Highlights & Insights¶
- Core Insight: High confidence variance corresponds to overthinking (hesitation); persistently high confidence corresponds to underthinking (premature commitment). This observation is both intuitive and empirically validated.
- Methodological Value: Overthinking and underthinking are unified and addressed within a single framework rather than handled separately.
- Strong Practicality: Training-free and plug-and-play, requiring only a one-time offline computation on a small dataset, making deployment cost extremely low.
- Counter-Intuitive Finding: Outputs with shorter reasoning chains achieve higher accuracy, demonstrating that redundant reasoning genuinely introduces hallucinations.
Limitations & Future Work¶
- The steering vector is extracted from a fixed dataset and may not generalize to all task distributions; online update mechanisms warrant further exploration.
- Confidence computation relies on token probabilities; robustness to different sampling strategies (e.g., top-k, nucleus sampling) has not been fully validated.
- While the quantile thresholds \(q_L, q_H\) are adaptive, optimal values may vary across models and tasks.

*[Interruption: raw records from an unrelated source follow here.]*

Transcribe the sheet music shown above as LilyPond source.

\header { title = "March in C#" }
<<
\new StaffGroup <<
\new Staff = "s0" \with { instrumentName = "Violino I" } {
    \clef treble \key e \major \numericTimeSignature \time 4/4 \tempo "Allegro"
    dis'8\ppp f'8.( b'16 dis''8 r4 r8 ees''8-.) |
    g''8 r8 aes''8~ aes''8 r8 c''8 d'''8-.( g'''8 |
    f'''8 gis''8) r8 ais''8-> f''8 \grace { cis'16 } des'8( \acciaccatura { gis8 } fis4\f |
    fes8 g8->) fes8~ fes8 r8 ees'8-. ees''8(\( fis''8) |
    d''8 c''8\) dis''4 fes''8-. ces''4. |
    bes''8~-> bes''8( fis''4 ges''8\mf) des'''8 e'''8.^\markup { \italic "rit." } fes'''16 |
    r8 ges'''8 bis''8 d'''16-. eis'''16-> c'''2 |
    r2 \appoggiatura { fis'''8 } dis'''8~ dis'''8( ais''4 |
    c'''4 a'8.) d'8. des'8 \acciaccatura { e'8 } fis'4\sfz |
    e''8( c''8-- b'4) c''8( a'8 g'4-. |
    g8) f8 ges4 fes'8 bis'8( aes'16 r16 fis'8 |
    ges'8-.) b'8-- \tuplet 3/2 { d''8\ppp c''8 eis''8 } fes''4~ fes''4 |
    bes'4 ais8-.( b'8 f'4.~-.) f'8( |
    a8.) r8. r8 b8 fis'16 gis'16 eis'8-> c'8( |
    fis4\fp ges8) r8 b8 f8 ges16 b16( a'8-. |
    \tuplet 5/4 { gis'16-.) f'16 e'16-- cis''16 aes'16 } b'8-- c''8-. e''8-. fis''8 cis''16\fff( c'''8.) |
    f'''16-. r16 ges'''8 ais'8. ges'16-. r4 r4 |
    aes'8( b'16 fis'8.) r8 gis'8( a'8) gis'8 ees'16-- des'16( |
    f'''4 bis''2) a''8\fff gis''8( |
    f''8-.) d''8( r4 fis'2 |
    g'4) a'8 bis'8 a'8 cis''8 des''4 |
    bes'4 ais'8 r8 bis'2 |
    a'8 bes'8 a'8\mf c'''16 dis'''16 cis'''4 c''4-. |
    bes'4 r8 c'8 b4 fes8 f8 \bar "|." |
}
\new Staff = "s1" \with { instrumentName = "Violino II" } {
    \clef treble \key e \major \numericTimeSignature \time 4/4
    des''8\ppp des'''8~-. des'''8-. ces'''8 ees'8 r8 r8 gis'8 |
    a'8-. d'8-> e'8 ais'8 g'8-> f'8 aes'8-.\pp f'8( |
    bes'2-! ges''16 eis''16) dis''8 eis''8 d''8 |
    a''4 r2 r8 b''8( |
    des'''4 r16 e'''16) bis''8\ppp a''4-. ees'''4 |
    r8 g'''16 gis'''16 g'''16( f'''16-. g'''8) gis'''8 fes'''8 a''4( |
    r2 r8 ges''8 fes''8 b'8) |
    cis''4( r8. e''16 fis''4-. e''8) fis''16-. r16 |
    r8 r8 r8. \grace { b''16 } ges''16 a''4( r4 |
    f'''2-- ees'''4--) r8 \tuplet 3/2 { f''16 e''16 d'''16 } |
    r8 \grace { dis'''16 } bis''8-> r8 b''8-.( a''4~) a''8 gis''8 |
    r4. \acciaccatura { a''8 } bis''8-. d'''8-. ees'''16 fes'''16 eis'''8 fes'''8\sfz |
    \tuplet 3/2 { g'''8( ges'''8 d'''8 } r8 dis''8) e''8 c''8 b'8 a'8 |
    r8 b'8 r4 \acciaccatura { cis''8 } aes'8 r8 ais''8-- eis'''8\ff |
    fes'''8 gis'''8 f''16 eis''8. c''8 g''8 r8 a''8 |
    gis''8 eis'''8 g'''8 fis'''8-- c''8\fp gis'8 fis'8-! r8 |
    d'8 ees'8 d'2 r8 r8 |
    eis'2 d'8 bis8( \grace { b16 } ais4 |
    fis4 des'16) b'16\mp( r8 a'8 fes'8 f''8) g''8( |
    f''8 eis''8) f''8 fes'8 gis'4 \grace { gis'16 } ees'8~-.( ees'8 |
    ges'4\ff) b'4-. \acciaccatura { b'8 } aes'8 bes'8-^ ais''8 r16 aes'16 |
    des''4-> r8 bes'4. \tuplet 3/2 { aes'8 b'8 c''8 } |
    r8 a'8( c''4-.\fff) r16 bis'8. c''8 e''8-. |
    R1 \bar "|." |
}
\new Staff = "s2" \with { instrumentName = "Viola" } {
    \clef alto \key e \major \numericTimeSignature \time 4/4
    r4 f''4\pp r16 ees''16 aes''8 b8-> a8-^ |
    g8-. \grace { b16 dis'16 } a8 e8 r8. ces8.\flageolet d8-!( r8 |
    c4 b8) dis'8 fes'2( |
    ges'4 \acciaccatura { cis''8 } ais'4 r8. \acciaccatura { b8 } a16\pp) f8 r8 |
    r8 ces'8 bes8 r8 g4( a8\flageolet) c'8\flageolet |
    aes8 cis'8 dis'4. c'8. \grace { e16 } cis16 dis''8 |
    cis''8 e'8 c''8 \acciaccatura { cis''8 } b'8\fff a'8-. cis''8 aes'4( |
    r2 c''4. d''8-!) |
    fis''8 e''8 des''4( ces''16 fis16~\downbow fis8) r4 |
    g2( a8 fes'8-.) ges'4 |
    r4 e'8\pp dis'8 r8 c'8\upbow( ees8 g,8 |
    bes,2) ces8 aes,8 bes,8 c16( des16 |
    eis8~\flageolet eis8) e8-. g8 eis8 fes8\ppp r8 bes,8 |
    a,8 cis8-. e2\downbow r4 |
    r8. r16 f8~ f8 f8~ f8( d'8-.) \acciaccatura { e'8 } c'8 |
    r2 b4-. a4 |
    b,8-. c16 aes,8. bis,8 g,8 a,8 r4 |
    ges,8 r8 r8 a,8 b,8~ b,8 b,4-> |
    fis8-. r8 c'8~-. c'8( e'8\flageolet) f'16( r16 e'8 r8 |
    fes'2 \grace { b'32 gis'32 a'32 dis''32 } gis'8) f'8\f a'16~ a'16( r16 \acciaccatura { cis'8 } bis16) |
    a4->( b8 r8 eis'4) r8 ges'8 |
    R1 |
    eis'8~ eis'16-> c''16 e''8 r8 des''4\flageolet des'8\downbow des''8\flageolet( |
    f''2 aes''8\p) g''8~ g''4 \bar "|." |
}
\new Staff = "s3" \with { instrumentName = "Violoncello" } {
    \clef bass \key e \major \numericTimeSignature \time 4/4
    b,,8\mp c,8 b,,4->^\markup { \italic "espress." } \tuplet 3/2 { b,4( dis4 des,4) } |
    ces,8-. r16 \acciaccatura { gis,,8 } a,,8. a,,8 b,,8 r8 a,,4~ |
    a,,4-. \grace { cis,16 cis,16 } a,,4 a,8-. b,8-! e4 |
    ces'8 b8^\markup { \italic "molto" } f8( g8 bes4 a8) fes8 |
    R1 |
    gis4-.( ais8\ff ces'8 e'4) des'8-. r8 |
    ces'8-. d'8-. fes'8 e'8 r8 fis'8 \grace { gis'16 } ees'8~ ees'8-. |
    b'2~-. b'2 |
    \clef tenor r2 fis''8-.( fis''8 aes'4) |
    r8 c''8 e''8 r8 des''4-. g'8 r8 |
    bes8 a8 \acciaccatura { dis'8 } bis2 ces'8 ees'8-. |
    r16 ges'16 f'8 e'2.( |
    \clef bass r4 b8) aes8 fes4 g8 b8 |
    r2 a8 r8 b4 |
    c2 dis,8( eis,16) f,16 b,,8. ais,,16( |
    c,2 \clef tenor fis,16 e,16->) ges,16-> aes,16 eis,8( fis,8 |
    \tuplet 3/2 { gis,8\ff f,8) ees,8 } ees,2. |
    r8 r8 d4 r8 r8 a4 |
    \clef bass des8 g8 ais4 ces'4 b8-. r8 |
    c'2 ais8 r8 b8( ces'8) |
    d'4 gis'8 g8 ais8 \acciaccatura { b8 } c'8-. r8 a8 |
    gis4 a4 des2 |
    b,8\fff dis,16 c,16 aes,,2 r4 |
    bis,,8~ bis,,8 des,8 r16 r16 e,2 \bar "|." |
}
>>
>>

- Validation is currently limited to mathematical and code reasoning; effectiveness on natural language reasoning and multi-step planning remains to be verified.
Related Work & Insights¶
- Overthinking Mitigation: SEAL (Chen et al., 2025b) reduces reasoning length by suppressing reflective keywords but may induce underthinking; NoThinking (Ma et al., 2025b) takes a more aggressive approach by skipping the thinking phase entirely.
- Reasoning Efficiency: Unlike RL-based reasoning length control methods, ReBalance is entirely training-free.
- Hidden-State Manipulation: The approach draws on ideas from representation engineering, but targets reasoning patterns rather than behavioral control.
- Insight: Using confidence as a probe for reasoning quality can be generalized to extract more fine-grained reasoning dynamics from LRMs.
Rating¶
⭐⭐⭐⭐ (4/5)
- Novelty: ⭐⭐⭐⭐ Unifying overthinking and underthinking under a single model and addressing both via hidden-state steering is a novel and elegant approach.
- Experimental Thoroughness: ⭐⭐⭐⭐⭐ Evaluated across 4 models × 9 benchmarks; highly comprehensive.
- Writing Quality: ⭐⭐⭐⭐ Motivation is clearly articulated and mathematical derivations are complete.
- Value: ⭐⭐⭐⭐⭐ Training-free and plug-and-play; highly deployment-friendly.